I own very little original artwork apart from some inexpensive pieces picked up in markets on my travels, and a few paintings by a talented great aunt. But I have one piece of painted wooden sculpture that I love so much I would grab it second on my way out of my burning home. The first, most cherished piece of art I would grab is my son's painting of his fourth birthday party. But that's another story.
I call my sculpture "Silly Little Man", although that is not what the artist called it. It depicts a small man with arms outstretched, standing in front of three large salmon swimming toward him. Here it is:
If you are thinking "Is she kidding? That's junk," you are not alone. Someone once asked me if I bought it at a garage sale.
I love it.
I love that the salmon are so fluidly carved, and done in otherworldly colours, while the person (to me he is a man, but could be female I suppose,) is blocky and rough, with no nuances of colour.
I love that the salmon look as if they are about to swim right over the man, barely seeing him and his outstretched arms.
I love that this piece symbolizes for me the mystical power of the salmon runs; so much a part of our west coast culture, both from prehistory to right now, for first nations and all of us. Anyone who has seen a shallow stream roil with the ruby backs of salmon on their fatal upstream journey, or watched them arc high over a waterfall cannot be but awed.
I love that, while the body of the fish are painted in jewel bright colours, their eyes reflect the raw cedar forests that line the streams they travel.
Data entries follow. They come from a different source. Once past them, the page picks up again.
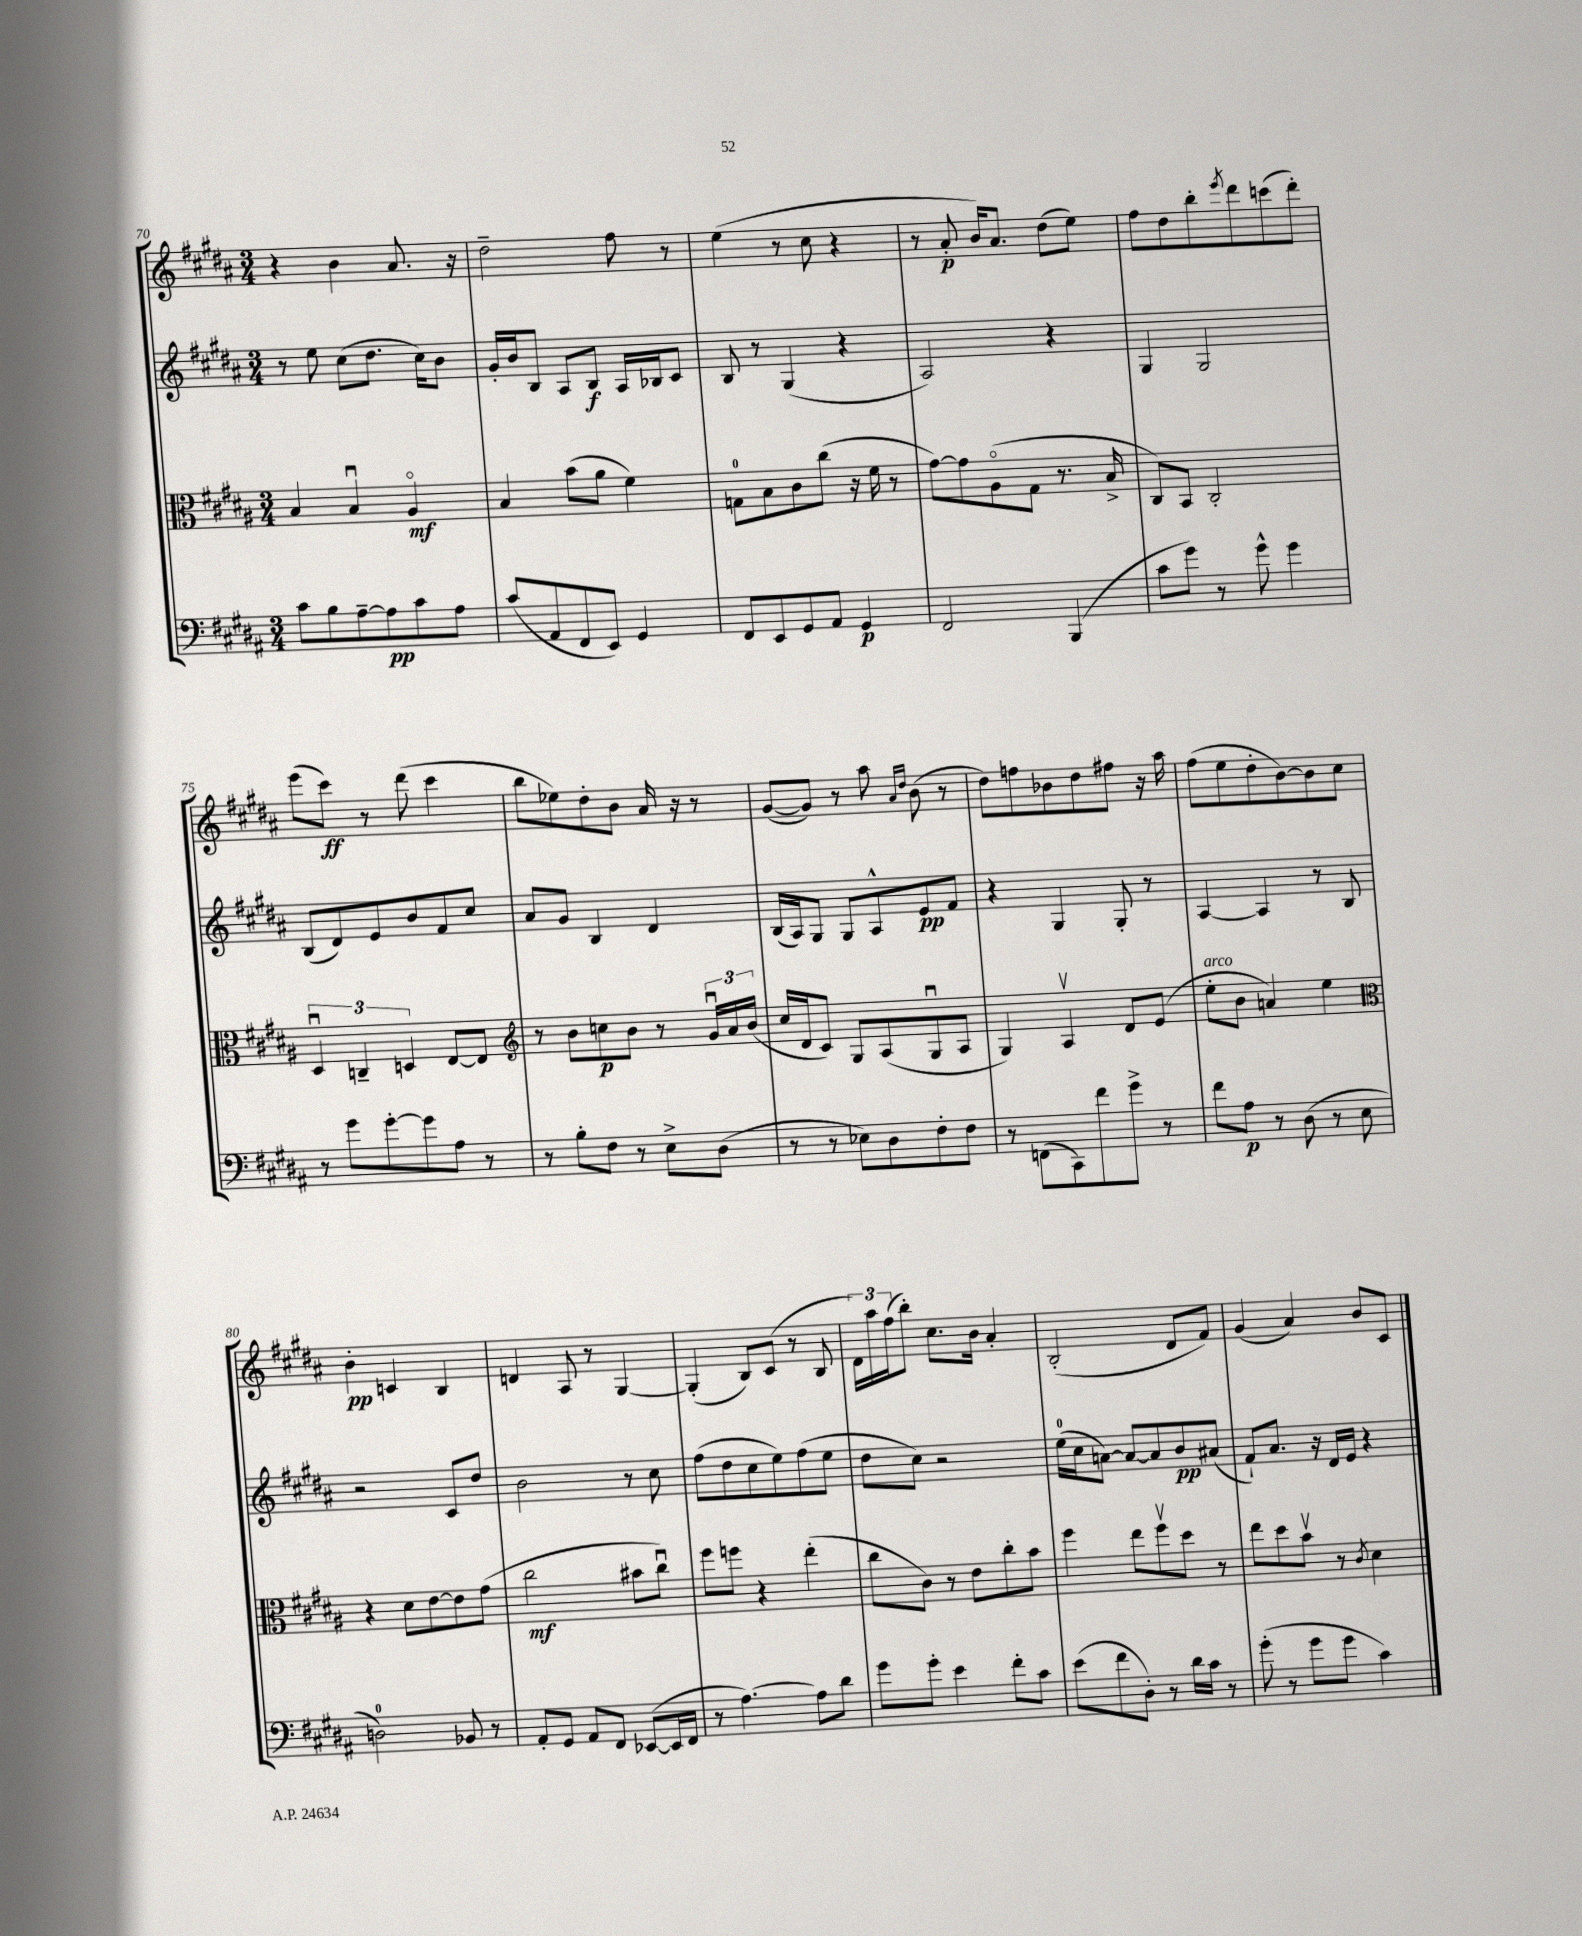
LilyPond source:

<<
\new StaffGroup <<
\new Staff = "s0" {
    \clef treble \key b \major \numericTimeSignature \time 3/4
    r4 b'4 ais'8. r16 |
    dis''2-- fis''8 r8 |
    e''4( r8 cis''8 r4 |
    r8 ais'8-.\p b'16) ais'8. dis''8( e''8) |
    fis''8 dis''8 b''8-. \acciaccatura { e'''8 } dis'''8 c'''8( dis'''8-.) |
    e'''8( cis'''8\ff) r8 dis'''8( cis'''4 |
    b''8 ees''8) dis''8-. b'8 ais'16 r16 r8 |
    gis'8~( gis'8) r8 ais''8 \grace { ais'16 dis''16 } b'8( r8 |
    dis''8) f''8 bes'8 dis''8 fis''8 r16 ais''16 |
    fis''8( e''8 dis''8-. b'8~) b'8 cis''8 |
    b'4-.\pp c'4 b4 |
    d'4 ais8 r8 gis4~ |
    gis4-.( b8) cis'8( r8 b8 |
    \tuplet 3/2 { dis'16) ais''16 fis''16( } b''8-.) cis''8. b'16 ais'4-. |
    b2-.( dis'8 fis'8) |
    gis'4( ais'4) b'8 cis'8 \bar "|." |
}
\new Staff = "s1" {
    \clef treble \key b \major \numericTimeSignature \time 3/4
    r8 e''8 cis''8( dis''8. cis''16) b'8 |
    gis'16-. b'16 b8 ais8 b8\f ais16 bes16 cis'8 |
    b8 r8 gis4( r4 |
    ais2) r4 |
    gis4 gis2 |
    b8( dis'8) e'8 b'8 fis'8 cis''8 |
    ais'8 gis'8 b4 dis'4 |
    b16( ais16) gis8 gis8 ais8-^ e'8\pp fis'8 |
    r4 gis4 gis8-. r8 |
    ais4~ ais4 r8 b8 |
    r2 cis'8 dis''8 |
    b'2 r8 cis''8 |
    fis''8( dis''8 cis''8 e''8) fis''8( e''8 |
    dis''8 cis''8) r2 |
    e''16-0( cis''16 a'8~) a'8~ a'8 b'8\pp ais'8( |
    fis'8-!) ais'8. r16 dis'16 e'16 r4 \bar "|." |
}
\new Staff = "s2" {
    \clef alto \key b \major \numericTimeSignature \time 3/4
    b4 b4\downbow ais4\flageolet\mf |
    b4 b'8( ais'8 fis'4) |
    g8-0 b8 cis'8 cis''8( r16 fis'16 r8 |
    gis'8~) gis'8 ais8\flageolet( gis8 r8. b16-> |
    cis8) b,8 cis2-. |
    \tuplet 3/2 { dis4\downbow c4-- d4 } e8~ e8 |
    \clef treble r8 b'8 c''8\p b'8 r8 \tuplet 3/2 { gis'16\downbow ais'16 b'16( } |
    cis''16 dis'16 cis'8) gis8 ais8( gis8\downbow ais8 |
    gis4) ais4\upbow dis'8 e'8( |
    e''8-.^\markup { \italic "arco" } b'8 a'4) e''4 |
    \clef alto r4 dis'8 e'8~ e'8 gis'8( |
    cis''2\mf bis'8 cis''8\downbow) |
    fis''8 f''8 r4 e''4-.( |
    cis''8 cis'8) r8 e'8 cis''8-. b'8 |
    fis''4 e''8 fis''8\upbow dis''8 r8 |
    e''8 dis''8 b'8\upbow r8 \acciaccatura { cis'8 } dis'4 \bar "|." |
}
\new Staff = "s3" {
    \clef bass \key b \major \numericTimeSignature \time 3/4
    cis'8 b8 ais8~-- ais8\pp cis'8 ais8 |
    cis'8( ais,8 fis,8 e,8) gis,4 |
    fis,8 e,8 gis,8 ais,8 gis,4\p |
    fis,2 b,,4( |
    cis'8 gis'8) r8 gis'8-^ gis'4 |
    r8 gis'8 gis'8~-. gis'8 ais8 r8 |
    r8 b8-. fis8 r8 e8-> dis8( |
    r8 r8 ees8) dis8 fis8-. fis8 |
    r8 f,8( cis,8) fis'8 gis'8-> r8 |
    fis'8 ais8\p r8 dis8( r8 e8 |
    d2-0) bes,8 r8 |
    ais,8-. gis,8 ais,8 fis,8 ees,8~( ees,16 fis,16 |
    r8 ais4.~) ais8 dis'8 |
    gis'8 gis'8-. e'4 fis'8-. cis'8 |
    e'8( fis'8 dis8-.) r8 dis'16 cis'16 r8 |
    gis'8-.( r8 gis'8 gis'8 cis'4) \bar "|." |
}
>>
>>
\layout { \context { \Score currentBarNumber = #70 } }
But what I love most about this piece of art is the foolishness of the little man in trying to stop the salmon from swimming upstream. At the same time, I identify with his hubris at trying. When I bought this sculpture, in 1992, he was me. I was a single mom of a toddler, still wet behind the ears in the practice of law, and going through an ugly divorce. It was just beginning to dawn on me that I was not CEO of the universe, and I had to let go of trying to control things I had no power over, or go crazy. I saw the "Silly Little Man" in a gallery window downtown, and it stopped me cold. I knew at once I had to have it, though at the time I could not have fully articulated the reasons. It is only in retrospect that I came to realize why it "spoke" to me. It cost far more than I could comfortably afford then (or even uncomfortably afford). I ate many meals of cheap mac & cheese after buying "Little Man". It was worth every noodle.
So "Silly Little Man" sits on my mantel, and I love it even more than when I got it 17 years ago. He still makes me chuckle. At both of us.
The artist, Peter Kiss, would likely be surprised by my interpretation of "Silly Little Man". His title for it, printed on the underside, is "Fish Guides". If you look closely at Little Man's right hand, it is pointing backwards, as if perhaps he is showing the salmon which direction they are to take. (And, yes, one finger of the right hand is broken. Sorry Mr. Kiss, your art is a little too delicate for the number of times I have moved house.) Perhaps the artist intended to portray the whimsical idea that, instead of salmon having a mystical force guiding them to the spot they were born, there are actually little traffic cops showing them the way.
What do you think?
Do you have a piece of artwork that you were compelled to have?